[Stored data]
◆ ◆ ◆

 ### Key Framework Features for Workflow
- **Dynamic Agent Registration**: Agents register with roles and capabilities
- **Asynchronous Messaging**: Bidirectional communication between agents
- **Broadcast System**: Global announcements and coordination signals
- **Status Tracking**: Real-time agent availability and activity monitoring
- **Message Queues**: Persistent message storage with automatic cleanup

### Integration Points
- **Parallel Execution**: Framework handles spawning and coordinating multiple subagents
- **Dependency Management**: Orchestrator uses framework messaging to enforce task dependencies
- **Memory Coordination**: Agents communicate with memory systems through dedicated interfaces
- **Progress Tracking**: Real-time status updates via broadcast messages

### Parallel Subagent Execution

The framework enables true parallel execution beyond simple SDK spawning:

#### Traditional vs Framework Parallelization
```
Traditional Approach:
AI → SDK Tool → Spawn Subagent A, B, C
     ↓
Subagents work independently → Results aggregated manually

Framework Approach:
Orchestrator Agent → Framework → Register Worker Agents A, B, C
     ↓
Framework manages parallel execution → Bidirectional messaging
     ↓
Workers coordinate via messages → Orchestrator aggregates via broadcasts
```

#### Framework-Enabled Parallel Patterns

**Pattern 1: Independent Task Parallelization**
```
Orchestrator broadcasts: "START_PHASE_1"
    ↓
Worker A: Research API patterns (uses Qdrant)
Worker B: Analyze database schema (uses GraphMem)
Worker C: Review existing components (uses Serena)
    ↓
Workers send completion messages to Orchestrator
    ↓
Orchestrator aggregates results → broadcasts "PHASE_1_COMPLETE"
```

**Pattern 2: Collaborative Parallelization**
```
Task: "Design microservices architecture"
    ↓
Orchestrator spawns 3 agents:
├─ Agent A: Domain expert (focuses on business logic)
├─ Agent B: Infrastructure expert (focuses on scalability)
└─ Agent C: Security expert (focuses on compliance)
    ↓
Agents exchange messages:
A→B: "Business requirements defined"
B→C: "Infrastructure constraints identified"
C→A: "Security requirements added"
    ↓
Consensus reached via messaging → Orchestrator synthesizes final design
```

◆ ◆ ◆

PROBLEM STATEMENT — Repeat every line exactly, starting with the first line of the entries, and stop once the line containing "- **Parallel Execution**: Framework" has been given.

SOLVED PROBLEM —
 ### Key Framework Features for Workflow
- **Dynamic Agent Registration**: Agents register with roles and capabilities
- **Asynchronous Messaging**: Bidirectional communication between agents
- **Broadcast System**: Global announcements and coordination signals
- **Status Tracking**: Real-time agent availability and activity monitoring
- **Message Queues**: Persistent message storage with automatic cleanup

### Integration Points
- **Parallel Execution**: Framework handles spawning and coordinating multiple subagents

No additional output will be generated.